I took a road trip a few months back with one of my friends. One idea he mentioned to me was how the Christians were the first Communists. We argued, and eventually came to a consensus. I don’t agree that the original Christians were really the first Communists, but perhaps they were the first communists. This is something we seem to have lost, and I’m not sure why. Perhaps it is individualism, perhaps it is freedom, I am not sure. But these few verses clearly state the idea of the body acting for the body, not the person acting for the body. As a church, we should be actively searching within our body for people with gifts, and then using them in the body, rather than expecting them to come to us with offers. It says, Let us use them, not Let me offer myself. The Christian community should be deeply understanding of the people in their body and the spiritual gifts they can offer. Something Paul makes so clear you have to be blind to miss it, is he says that everyone has spiritual gifts that are given to them by grace, not intellect, not strength, not will, but grace. That is, they are gifts from God, in exchange for what you have done for God in giving yourself into his service. Therefore, all members have the gifts, and all the gifts are different. It is the job of the church to understand how to use their body. And for the most part, it is done with a full heart of humbleness. Paul says that our wealth should be given to support the saints and should be given for hospitality. I’m guessing the saints in this case mean those who are in full-time ministry, and hospitality is taking care of people.

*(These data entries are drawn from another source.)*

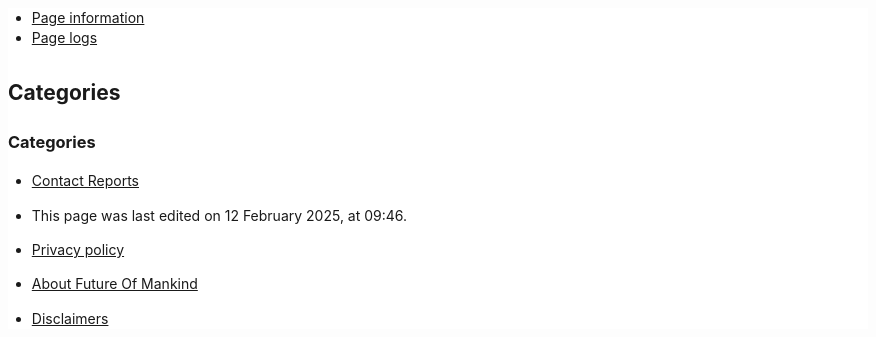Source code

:   * [Page information](https://www.futureofmankind.co.uk/Billy_Meier/</w/index.php?title=Contact_Report_511&action=info> "More information about this page")
  * [Page logs](https://www.futureofmankind.co.uk/Billy_Meier/</w/index.php?title=Special:Log&page=Contact+Report+511>)


## Categories
### Categories
  * [Contact Reports](https://www.futureofmankind.co.uk/Billy_Meier/</Billy_Meier/Category:Contact_Reports> "Category:Contact Reports")


  * This page was last edited on 12 February 2025, at 09:46.


  * [Privacy policy](https://www.futureofmankind.co.uk/Billy_Meier/</Billy_Meier/Future_Of_Mankind:Privacy_policy>)
  * [About Future Of Mankind](https://www.futureofmankind.co.uk/Billy_Meier/</Billy_Meier/Future_Of_Mankind:About>)
  * [Disclaimers](https://www.futureofmankind.co.uk/Billy_Meier/</Billy_Meier/Future_Of_Mankind:General_disclaimer>)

There is so much in this little chapter. Paul immediately separates the Christian community (and I say that as a nomer, not because they called themselves Christians but because it is easiest to write) from others, when he tells them to “not set your mind on high things, but associate with the humble,” “bless those who persecute you,” “let love be without hypocrisy,” “repay no one evil for evil,” “do not avenge yourself, but rather give place to wrath; ‘Vengence is mine, I will repay, says the Lord’.” He also says, “If your enemy hungers, feed him; if he thirsts, give him a drink; for in doing so, you heap coals of fire on his head,” and he ends with “do not be overcome by evil, but overcome evil with good.”
This is antithetical to nearly everything we are taught to be, and I would almost say, even in the church today. For example, if we disagree with the theology of a pastor, we leave the church. If we don’t like the music we leave the church. We church hop, searching for the best fit for ourselves. We misallocate funds, using it to pay for extraneaous things. Our focus is off, claiming that ministry in the church must be combined with business, so that both may complement each other. Our sermons have been stripped of scripture to the point where sermons are leadership and self-help talks based on a verse in the word. We have directed our churches towards short-term “mission trips” because of the profitability in the short-term, rather than the profitability of longer career missions. We send the body out on adventure cruises, adventure trips, and hold our services in convention-hall sized churches, where we can forget who we are during the rest of the week, and come together for a spiritual trance, singing vineyard style songs in a place designed for relaxation, “spiritual connection,” and “peace,” but when we return home, there remains the home, chaotic as ever, as we as the body are not involved in that, which we should be.